For partitionning, conflicting advice:
"The other benefit is it will speed up searches for songs or pictures if you only need to look in 250 GB vs 1000GB for the file."
-
"Partitioning is recommended only for HD's which is used to store data AND programs."
-
"it's debatable - I'd still go for a couple of partitions to speed up search"
-
"You also need to think about backup - this stuff is precious! Backing a terabyte up down a USB channel isn't exactly quick! So you might want to have two partitions, one for finished videos and the other a work volume" (whaat, backing up that data too??)
-
"Fragmentation may be an issue, I agree. However, if I have to choose between fragmentation issue -vs- free space management issues, I'd choose fragmentation issue anytime.
It's a lot easier to defragment a fragmented drive than to shuffle files between partition, or -- God forbid -- repartitioning the drive." (well, LVM should be ok to resize the partitions if ever needed, but what about fragmentation? Should I worry about it?)
-
"you can independently do one drive without disturbing the other, u can put multiple boot disks and different OS, defrag seperately, more organized,...etc."
-
-
https://www.cnet.com/forums/discussions/partition-or-not-partition-331189/

It looks like partitioning is wort it. Any thoughts?

hack and hack
Desconectado/a
se unió: 04/02/2015

LUKS/LVM from GParted (as well as setting up passphrase protection) seem to be available from GParted.
http://thesimplecomputer.info/full-disk-encryption-with-ubuntu

tl;dr:
I'll probably partition the drive, but strictly for data organisation (video, documentation, pictures, audio).
I'll decide the size of each partition in relation to my existing data.
Yet for sure, backing up the computer's data, I'd rather do that on a smaller drive (more writes, it feels safer on a smaller drive since less data/memory is involved). And I'll definitely use a passphrase. Last but not least, I'll have to set up the partitions to be resizable.

Questions left:
I wonder if I should keep, I don't know, a third of the drive for backing it up on another partition on this same drive.

Also, ext4? btrfs?

And defragmentation: should I worry about it?
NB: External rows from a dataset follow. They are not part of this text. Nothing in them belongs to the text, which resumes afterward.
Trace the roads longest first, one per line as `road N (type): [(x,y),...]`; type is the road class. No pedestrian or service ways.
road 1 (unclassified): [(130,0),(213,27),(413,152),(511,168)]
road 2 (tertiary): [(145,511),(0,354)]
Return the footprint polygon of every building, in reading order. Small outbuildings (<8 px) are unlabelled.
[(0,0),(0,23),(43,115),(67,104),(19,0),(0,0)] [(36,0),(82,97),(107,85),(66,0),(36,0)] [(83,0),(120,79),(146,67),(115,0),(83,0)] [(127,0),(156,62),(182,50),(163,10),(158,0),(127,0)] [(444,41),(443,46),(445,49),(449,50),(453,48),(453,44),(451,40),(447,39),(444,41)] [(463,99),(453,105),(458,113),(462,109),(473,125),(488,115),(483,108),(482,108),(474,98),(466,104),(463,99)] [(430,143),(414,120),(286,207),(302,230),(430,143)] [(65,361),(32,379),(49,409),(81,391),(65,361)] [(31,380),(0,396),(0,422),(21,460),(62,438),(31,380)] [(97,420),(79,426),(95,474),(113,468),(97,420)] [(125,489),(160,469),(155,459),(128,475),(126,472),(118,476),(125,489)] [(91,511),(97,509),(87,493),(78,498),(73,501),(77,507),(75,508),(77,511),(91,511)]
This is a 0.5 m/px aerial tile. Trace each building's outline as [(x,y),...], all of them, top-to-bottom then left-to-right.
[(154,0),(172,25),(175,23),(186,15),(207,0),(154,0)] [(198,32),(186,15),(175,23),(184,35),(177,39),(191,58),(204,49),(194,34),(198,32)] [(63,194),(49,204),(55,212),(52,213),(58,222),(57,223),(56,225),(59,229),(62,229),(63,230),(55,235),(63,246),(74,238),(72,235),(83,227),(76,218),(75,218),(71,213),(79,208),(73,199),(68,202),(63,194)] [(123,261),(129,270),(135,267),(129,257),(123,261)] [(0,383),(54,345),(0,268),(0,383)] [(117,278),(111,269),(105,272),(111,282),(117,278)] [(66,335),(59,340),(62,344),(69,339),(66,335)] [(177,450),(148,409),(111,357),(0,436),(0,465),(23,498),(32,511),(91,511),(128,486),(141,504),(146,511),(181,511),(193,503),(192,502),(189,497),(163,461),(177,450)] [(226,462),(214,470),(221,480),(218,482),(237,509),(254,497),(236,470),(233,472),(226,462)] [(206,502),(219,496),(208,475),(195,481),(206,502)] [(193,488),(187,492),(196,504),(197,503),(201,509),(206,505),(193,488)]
Also, do you know any cataloguing software? Should I use one in that case?
It looks like Libo Base is an option, but I don't understand how stocking data in a drive (which will be unplugged most of the time) and a database and a way to retrieve that data (yes, I don't know exactly how this works) is better (faster, cleaner, safer) than looking for it from a standard file manager.
Also, does that mean that I'm wasting time organizing my data into folders on my PC?

Magic Banana

I am a member!

I am a translator!

Conectado
se unió: 07/24/2010

We are not talking about a disk that will contain a operating system, right?

To organize the files there is something called directories (aka folders), which do not bring any partitioning issue. File searches can be restricted to a directory.

One directory can be for the backups, e.g., with Trisquel's "Backups" tool in the "System Settings". However the backups may end up occupying the whole disk. "Backups" does that (and automatically removes the older versions of the files when there is a shortage of space). That said, since it backups in an incremental way, it may take quite some time to fill up the whole disk. Well, it depends on how much data you back up and how often those files are modified...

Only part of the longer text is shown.